In the representation we can appreciate the two focal points (the Sun and a point which is 1 UA from Mars’ orbit), the center of the ellipse, the major axis (purple), which mesurates 1,262 UA (the distance between the two focus is 2,524 – 2 = 0,524; 0,524 : 2 = 0,262) and the minor axis (pink), whose value is unknown. But the sum of the segments Sun – A and Foci – A must be equal to the major axis (1UA + 1,524 UA = 2,524 UA).

The segment Sun – A must be equal to 1,262 UA (2,524 UA : 2). The distance Sun – center of the ellipse is:

(2,524 – 2*1) / 2 = (2,524 – 2) / 2 = 0,524 / 2 = **0,262 UA**

We apply Pythagoras theorem (s is the semi-minor aixs):

1,262^{2 }= s^{2 }+ 0,262^{2}

1,5926 = s^{2 }+ 0,0686

s^{2 }= 1,5926 – 0,0686

s^{2 }= 1,524

s = 1,234 UA

**s = 184.645.169,72 km**

Now we apply the formula for the perimeter of the ellipse:

P = 2pi * sqrt(r*r + s*s)

P = 2pi * sqrt(1,262*1,262 + 1,234*1,234)

P = 2pi * sqrt(1,5926 + 1,5227)

P = 2pi * sqrt(3,11530 / 2)

P = 2pi * 1,55765

P = 2pi * 1,248

P = 7,8417 UA

But the rocket only travels through half the ellipse, which is 7,8417: 2 = 3,921 UA = **586.563.204,927 km**. Therefore, it will have a medium velocity of:

v = x / t

v = 586.563.204 km / 258*24*3600 s = **26,31 km**

Lastly, we will calculate how many days have to go by so that a conjuction takes places (this is the necessary condition for the lauch of the rocket). The difference of the angular velocities is:

ω_{ Earth} – ω_{ Mars} = 360° / 365 days – 360° / 687 days = 360° (1 / 365 – 2 / 687)

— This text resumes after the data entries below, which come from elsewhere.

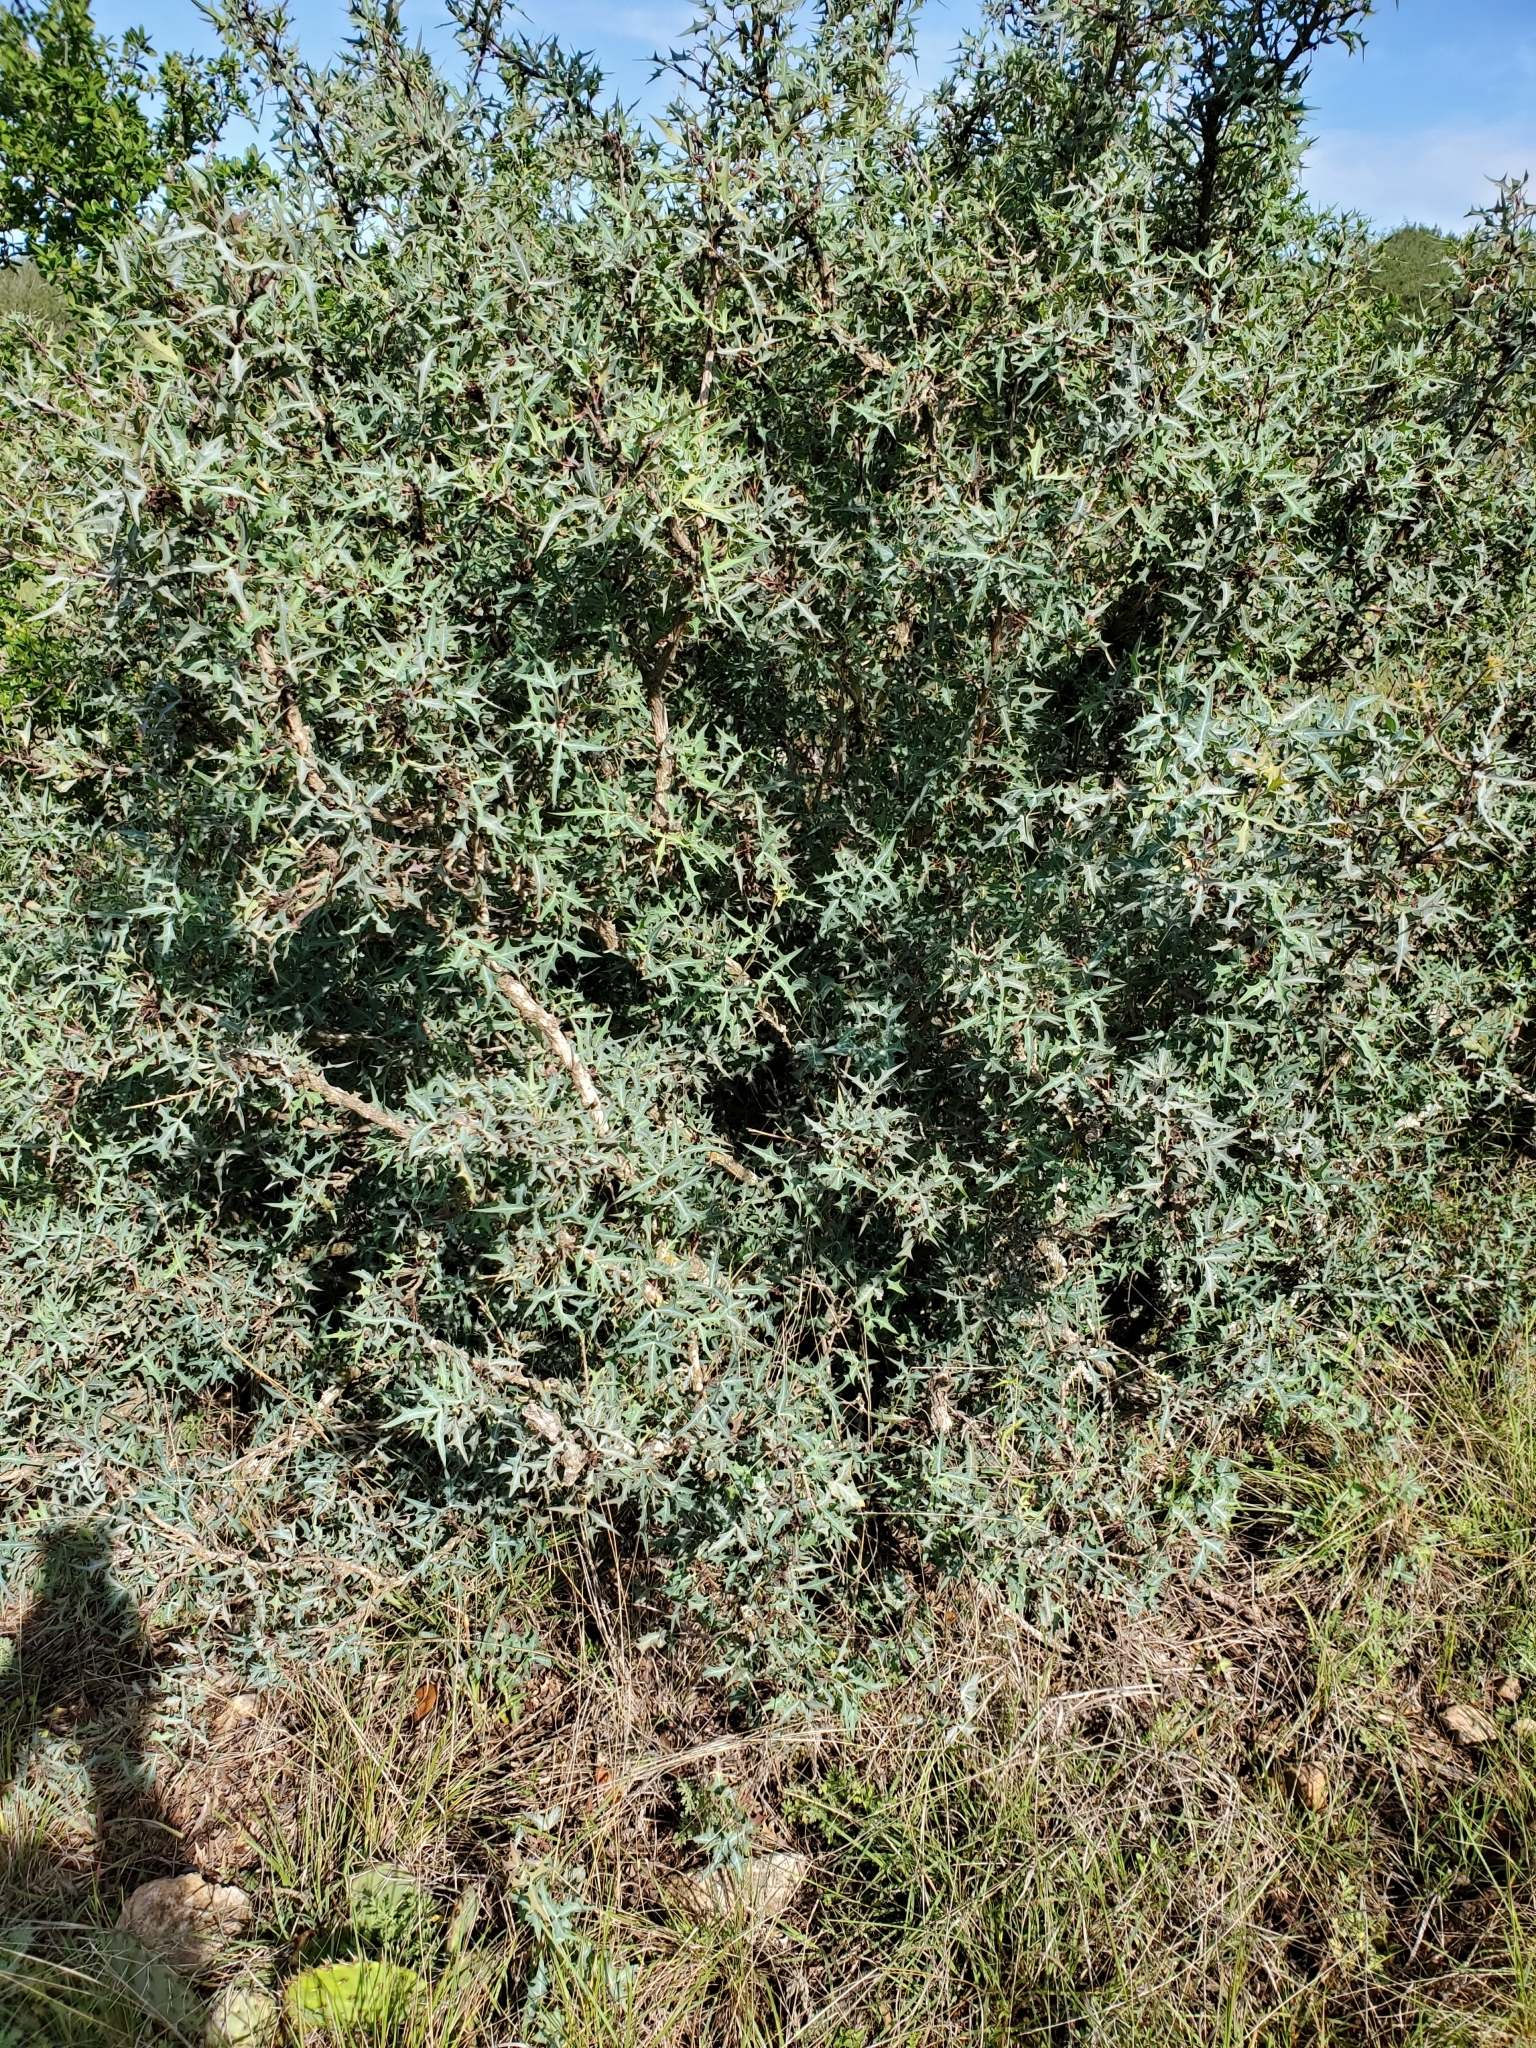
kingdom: Plantae
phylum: Tracheophyta
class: Magnoliopsida
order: Ranunculales
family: Berberidaceae
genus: Alloberberis
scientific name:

To find out the number of days between two conjuctions, we divide 360° by the difference of the angular velocities:

360° / 360° * (1/365 – 1/687) = (365*687) / (687-365) = **778,74 days**

Once all the calculus are completes, we can conclude that:

- The rocket must be launched when Mars is positioned 44,3° on the right of Earth.
- It will take the rocket 258 to get to Mars and it will have a medium velocity of 26,31 km/s. It will travel through 586.563.204 km.
- When the rocket gets to Mars, the Earth will have travelled 254,4°.
- The necessary conditions for a Hohmanns’ transference take place every 778 days.